Cowdery also notes that the emphasis on physical paper seems an archaic principle in an increasingly electronic environment.
“Should dealers go to their customers with 200 of these documents confirming financial facts?” she said. “Is this true or do investors want a piece of paper to read? Why does this only apply to mutual funds?”
This is another major concern for Cowdery – regulators unfairly burden mutual funds that offer a continuous offering. Mutual funds are subject to burdensome disclosure standards that are not required even in the public securities market from which most disclosure concepts are derived.
“An investor purchasing an investment fund will have different remedies than an investor who purchased an investment fund on the secondary market,” she said. “(Traditionally) if you buy into an investment fund, you don’t have any rights. Currently, liability is written into the statute when an investor wishes to redeem and any continuous disclosure documents, including sales communications, contain false information. The compensating investor will be able to exercise this right to claim compensation.”

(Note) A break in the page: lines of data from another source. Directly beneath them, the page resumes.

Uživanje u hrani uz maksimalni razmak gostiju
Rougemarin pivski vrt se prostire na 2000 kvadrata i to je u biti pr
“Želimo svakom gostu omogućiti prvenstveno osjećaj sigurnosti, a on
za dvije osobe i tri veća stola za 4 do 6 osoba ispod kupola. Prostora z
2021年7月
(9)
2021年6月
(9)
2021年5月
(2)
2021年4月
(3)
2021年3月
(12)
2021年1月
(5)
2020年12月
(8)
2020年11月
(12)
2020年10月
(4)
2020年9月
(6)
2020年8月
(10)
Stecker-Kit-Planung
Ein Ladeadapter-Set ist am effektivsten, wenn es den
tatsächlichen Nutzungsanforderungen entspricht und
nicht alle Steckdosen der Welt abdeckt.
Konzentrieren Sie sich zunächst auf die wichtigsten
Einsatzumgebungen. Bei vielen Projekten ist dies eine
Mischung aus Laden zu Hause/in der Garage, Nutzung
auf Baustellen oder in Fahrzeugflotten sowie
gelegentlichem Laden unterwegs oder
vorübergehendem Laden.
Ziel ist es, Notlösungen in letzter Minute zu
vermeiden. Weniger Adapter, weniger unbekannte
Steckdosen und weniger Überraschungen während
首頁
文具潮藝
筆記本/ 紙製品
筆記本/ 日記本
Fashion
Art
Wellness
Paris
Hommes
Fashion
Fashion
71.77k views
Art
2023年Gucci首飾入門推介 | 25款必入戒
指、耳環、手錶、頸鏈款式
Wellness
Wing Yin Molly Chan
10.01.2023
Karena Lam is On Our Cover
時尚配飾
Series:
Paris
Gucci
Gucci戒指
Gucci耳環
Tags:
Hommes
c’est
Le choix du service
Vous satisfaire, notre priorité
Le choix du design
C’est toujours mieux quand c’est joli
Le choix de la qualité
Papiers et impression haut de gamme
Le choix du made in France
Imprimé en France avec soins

While Cowdery admits this could be a “doomsday” scenario, Cowdery doesn’t believe it’s out of the question that mutual funds will stop for some core investment products if point-of-sale rules are implemented in their current form.
“If they continue to focus on mutual funds and segregated funds, you know what dealers will focus on?” she asked. “They’re going to focus on something that’s easier to sell. They are going to recommend something that is easier to recommend.”